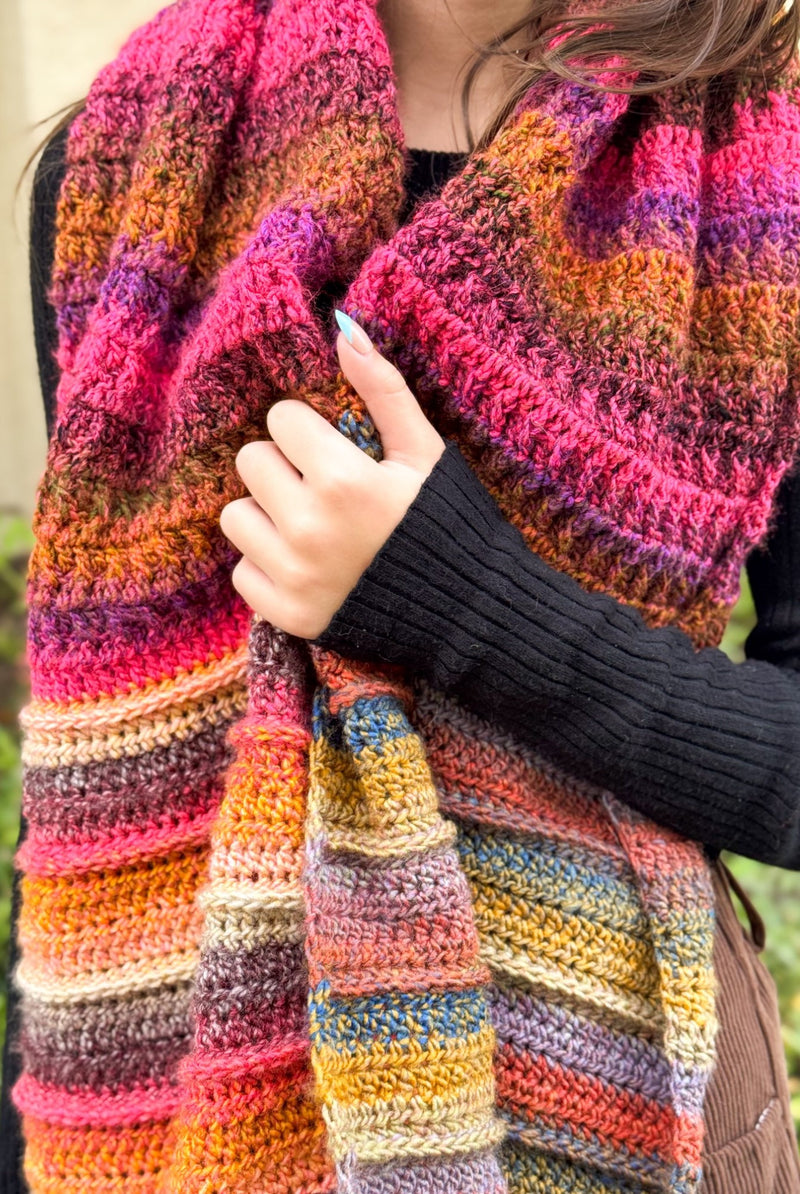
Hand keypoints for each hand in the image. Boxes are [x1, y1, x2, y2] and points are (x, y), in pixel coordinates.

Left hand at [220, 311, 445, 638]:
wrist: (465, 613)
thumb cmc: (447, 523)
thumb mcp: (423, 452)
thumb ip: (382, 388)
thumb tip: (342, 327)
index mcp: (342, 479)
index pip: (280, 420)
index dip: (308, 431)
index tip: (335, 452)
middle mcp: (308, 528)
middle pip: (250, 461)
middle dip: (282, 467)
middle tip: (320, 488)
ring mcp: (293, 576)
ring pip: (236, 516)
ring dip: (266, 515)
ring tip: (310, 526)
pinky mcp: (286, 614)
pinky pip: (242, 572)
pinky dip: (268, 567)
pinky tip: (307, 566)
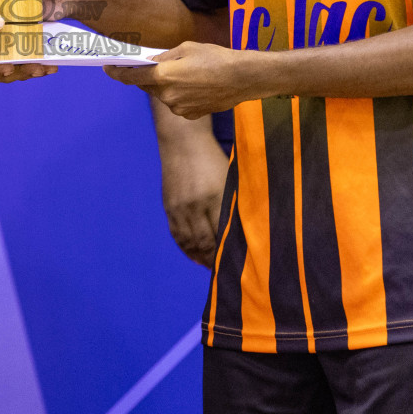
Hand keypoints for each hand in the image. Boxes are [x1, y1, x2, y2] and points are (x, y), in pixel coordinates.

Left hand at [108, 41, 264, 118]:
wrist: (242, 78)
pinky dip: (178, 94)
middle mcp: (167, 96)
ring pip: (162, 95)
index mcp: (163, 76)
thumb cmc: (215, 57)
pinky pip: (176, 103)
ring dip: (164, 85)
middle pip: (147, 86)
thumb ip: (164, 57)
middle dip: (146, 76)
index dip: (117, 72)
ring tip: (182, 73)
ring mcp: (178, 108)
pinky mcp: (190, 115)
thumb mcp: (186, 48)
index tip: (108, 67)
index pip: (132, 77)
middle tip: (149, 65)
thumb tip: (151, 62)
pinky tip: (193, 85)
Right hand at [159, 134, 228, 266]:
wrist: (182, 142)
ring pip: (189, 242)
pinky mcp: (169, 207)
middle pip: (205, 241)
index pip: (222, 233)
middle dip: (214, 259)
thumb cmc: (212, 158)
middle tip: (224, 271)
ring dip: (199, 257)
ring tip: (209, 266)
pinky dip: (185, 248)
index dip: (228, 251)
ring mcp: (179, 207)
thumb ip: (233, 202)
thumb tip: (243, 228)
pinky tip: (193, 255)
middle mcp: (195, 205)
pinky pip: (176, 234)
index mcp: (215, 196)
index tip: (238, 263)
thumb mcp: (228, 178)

* * * * * * * * *

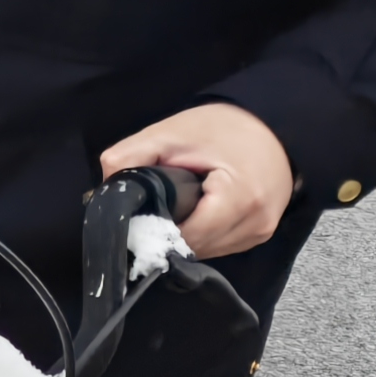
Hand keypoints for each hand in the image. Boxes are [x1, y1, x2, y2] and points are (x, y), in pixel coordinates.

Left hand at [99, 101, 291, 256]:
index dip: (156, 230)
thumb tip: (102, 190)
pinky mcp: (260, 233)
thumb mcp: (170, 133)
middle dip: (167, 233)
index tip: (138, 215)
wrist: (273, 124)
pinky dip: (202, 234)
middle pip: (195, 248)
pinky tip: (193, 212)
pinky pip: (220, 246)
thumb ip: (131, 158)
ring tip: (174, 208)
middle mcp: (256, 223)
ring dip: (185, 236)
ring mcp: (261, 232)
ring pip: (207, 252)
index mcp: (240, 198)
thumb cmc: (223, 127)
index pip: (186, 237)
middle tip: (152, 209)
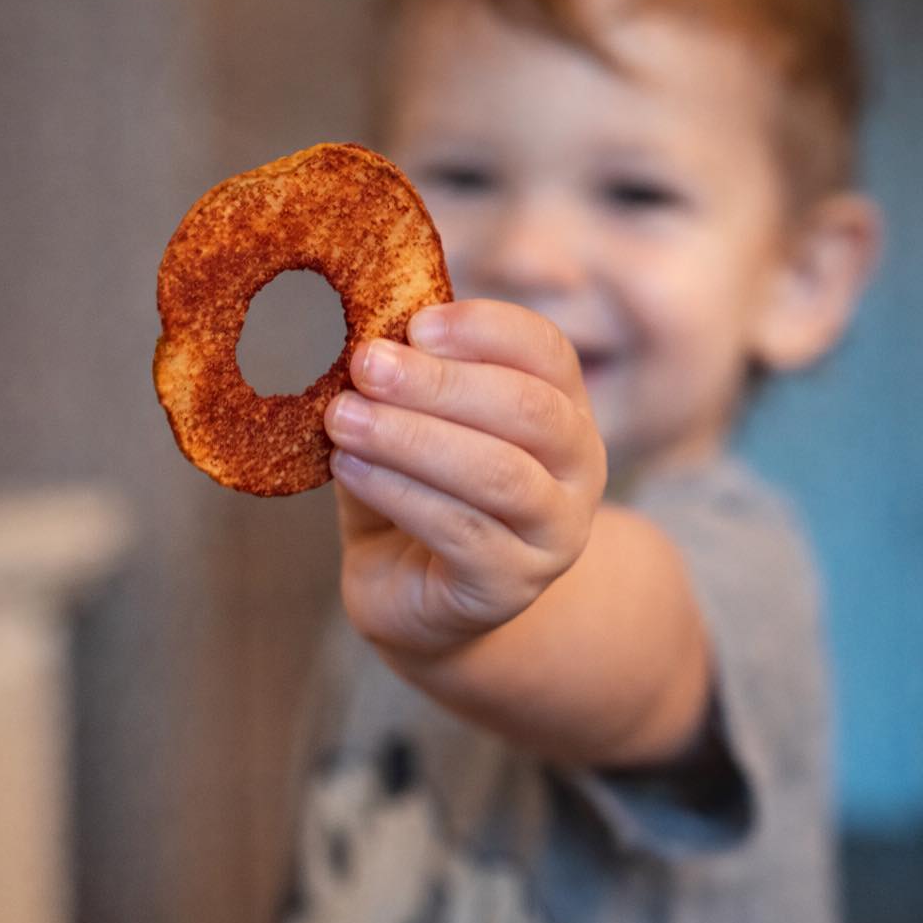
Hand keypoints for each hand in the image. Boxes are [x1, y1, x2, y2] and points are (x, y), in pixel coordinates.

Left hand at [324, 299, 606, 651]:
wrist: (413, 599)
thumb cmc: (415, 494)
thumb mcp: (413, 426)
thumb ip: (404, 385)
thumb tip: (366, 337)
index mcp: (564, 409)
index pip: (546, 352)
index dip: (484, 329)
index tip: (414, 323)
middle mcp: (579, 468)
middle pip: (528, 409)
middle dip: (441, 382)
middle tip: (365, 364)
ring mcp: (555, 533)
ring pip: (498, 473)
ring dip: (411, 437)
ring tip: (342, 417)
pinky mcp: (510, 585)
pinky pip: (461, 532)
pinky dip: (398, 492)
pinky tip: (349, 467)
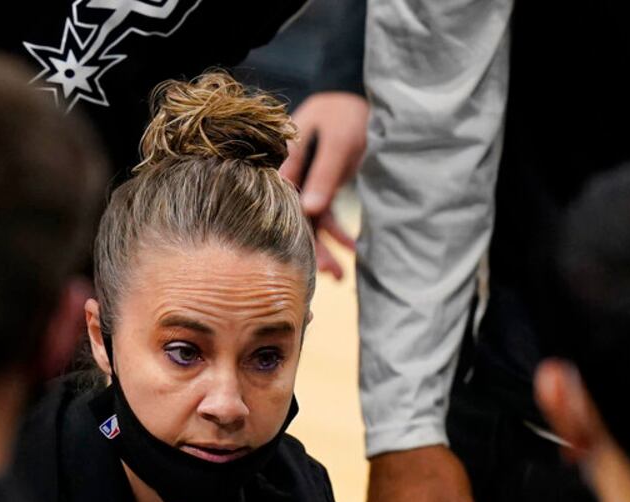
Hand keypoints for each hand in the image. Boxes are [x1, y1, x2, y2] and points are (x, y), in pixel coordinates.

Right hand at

* * * * * * * * *

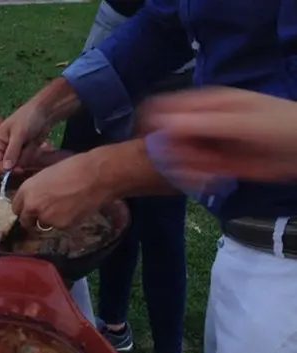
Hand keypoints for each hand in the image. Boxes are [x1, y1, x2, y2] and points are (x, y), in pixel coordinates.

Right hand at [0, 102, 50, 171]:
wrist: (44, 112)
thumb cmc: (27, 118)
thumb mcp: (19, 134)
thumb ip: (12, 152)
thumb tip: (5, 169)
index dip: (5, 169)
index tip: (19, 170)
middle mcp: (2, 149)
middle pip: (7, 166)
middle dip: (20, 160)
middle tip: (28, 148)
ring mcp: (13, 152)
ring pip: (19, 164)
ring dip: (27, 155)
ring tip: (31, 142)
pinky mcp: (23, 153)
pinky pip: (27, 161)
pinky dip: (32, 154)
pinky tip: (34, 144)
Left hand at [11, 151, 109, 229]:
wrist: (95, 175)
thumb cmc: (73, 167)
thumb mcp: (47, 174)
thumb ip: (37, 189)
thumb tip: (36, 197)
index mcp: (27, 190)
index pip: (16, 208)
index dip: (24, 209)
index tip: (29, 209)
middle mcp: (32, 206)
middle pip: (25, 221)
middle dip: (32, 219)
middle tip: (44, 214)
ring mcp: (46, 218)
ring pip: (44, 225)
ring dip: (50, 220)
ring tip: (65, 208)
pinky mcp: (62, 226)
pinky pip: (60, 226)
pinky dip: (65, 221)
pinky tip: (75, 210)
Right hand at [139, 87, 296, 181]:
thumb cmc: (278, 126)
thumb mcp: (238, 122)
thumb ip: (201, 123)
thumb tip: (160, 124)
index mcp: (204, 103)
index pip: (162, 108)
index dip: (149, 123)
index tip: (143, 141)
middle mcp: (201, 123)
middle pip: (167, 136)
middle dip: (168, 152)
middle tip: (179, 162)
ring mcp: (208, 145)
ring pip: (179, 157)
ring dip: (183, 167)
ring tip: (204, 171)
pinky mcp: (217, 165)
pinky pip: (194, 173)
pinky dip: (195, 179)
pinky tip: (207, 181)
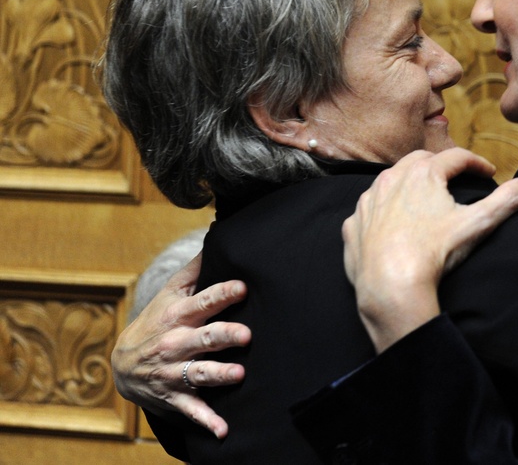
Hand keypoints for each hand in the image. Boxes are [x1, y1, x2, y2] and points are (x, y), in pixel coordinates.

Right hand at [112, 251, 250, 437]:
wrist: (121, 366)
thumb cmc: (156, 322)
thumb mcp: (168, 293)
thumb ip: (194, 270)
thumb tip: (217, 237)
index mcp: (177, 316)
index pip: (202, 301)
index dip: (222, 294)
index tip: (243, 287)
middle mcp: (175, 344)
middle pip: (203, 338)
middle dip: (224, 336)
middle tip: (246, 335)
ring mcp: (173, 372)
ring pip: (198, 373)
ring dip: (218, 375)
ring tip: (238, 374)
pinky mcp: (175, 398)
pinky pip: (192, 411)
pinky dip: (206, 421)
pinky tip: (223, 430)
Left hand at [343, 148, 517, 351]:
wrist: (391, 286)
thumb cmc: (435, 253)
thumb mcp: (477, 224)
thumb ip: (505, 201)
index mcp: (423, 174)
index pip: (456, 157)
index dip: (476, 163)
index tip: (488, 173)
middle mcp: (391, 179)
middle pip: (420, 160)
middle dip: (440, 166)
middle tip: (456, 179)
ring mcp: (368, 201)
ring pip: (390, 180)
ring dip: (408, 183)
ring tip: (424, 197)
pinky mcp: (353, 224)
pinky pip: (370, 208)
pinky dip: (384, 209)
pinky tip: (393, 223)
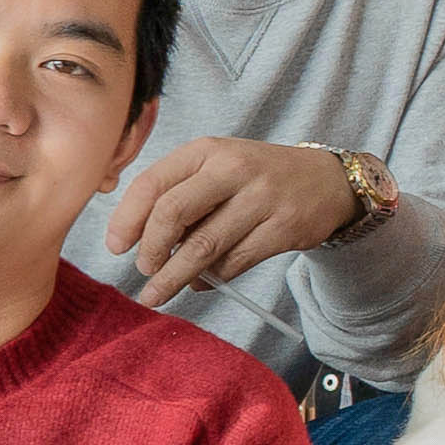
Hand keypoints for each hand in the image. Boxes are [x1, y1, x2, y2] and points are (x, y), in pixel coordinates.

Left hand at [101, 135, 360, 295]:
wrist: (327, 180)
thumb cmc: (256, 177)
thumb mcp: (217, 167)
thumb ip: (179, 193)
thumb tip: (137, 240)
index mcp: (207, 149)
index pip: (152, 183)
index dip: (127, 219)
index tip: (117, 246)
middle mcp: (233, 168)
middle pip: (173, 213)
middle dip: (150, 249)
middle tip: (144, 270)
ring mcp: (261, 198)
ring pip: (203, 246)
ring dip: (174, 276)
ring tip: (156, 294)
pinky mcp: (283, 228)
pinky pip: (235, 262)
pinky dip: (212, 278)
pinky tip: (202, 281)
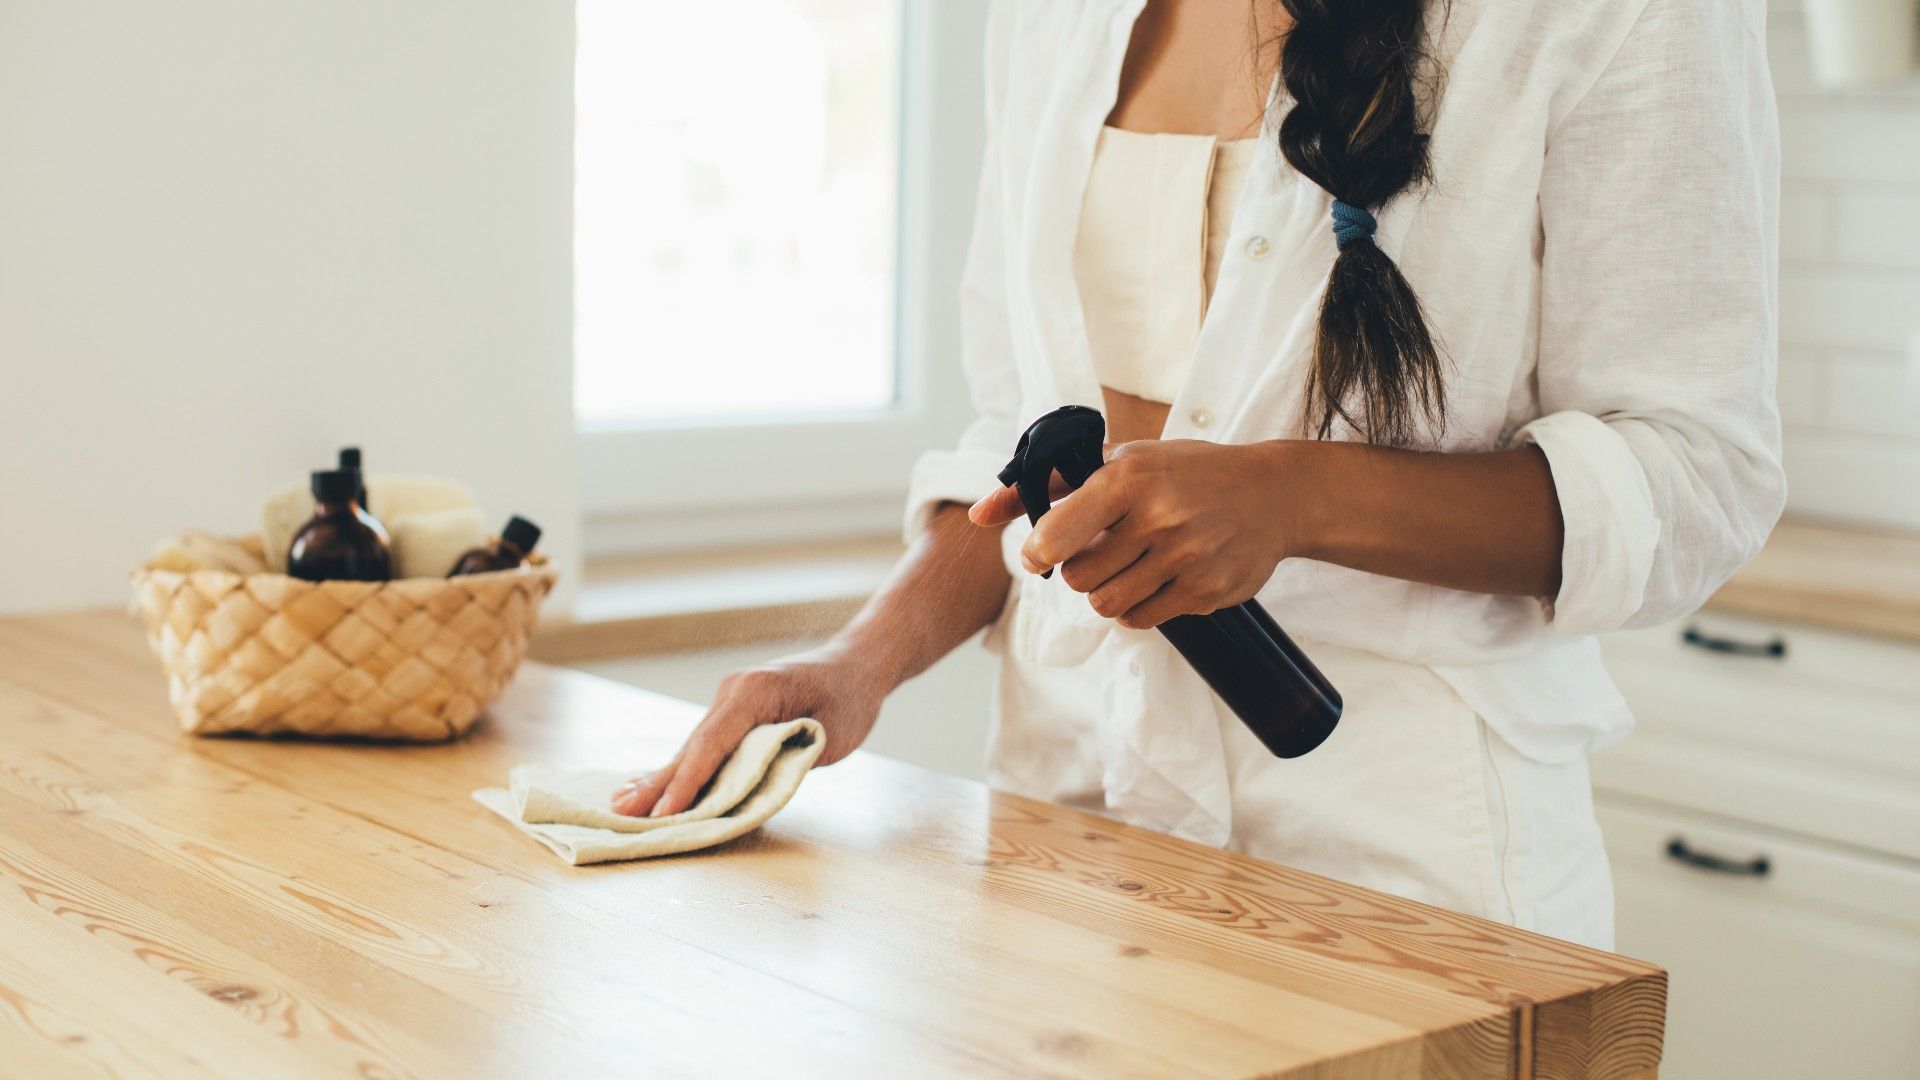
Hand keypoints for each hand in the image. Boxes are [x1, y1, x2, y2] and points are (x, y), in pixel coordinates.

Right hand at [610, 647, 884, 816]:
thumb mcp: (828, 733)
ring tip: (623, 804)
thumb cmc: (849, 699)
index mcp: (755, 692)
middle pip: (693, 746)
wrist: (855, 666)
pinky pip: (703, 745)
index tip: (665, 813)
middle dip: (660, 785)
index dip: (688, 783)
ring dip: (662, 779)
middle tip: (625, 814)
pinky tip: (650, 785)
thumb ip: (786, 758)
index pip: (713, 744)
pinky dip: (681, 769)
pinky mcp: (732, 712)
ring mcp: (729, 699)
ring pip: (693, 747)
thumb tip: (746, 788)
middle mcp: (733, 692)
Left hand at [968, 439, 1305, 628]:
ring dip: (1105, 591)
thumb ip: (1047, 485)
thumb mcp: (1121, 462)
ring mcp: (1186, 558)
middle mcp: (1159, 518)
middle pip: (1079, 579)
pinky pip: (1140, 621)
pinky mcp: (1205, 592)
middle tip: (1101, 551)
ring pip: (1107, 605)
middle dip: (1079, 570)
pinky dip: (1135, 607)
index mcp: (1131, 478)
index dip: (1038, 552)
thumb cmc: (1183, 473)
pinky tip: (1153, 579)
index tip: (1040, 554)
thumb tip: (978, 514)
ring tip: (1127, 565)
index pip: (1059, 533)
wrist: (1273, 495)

* * * * * * * * *

- _The problem_: Your answer should be the lines of the listing above between the line holding "middle dip: (20, 160)" and the line holding "ring tip: (65, 208)", inclusive, restated word for word and alone.

- _Written response_:
middle dip: (20, 160)
middle tip: (28, 148)
ring mcp: (13, 152)
ring pip: (19, 164)
ring dip: (27, 155)
ring tip: (31, 142)
pinky mcp: (23, 153)
pinky pip: (27, 161)
pinky dip: (32, 154)
pinky tip: (34, 144)
Left hand at [11, 151, 109, 229]:
wrist: (95, 175)
thumb cmc: (73, 167)
thumb mcp: (47, 174)
thumb ip: (37, 189)
thumb tip: (36, 197)
index mcp: (27, 190)
index pip: (16, 208)
index dip: (24, 209)
index tip: (29, 209)
middle mcp: (32, 206)
middle pip: (25, 221)
middle dip: (32, 219)
middle tip: (44, 214)
ring mcp: (46, 218)
ring pip: (44, 225)
ring dip: (50, 220)
ring tip: (65, 208)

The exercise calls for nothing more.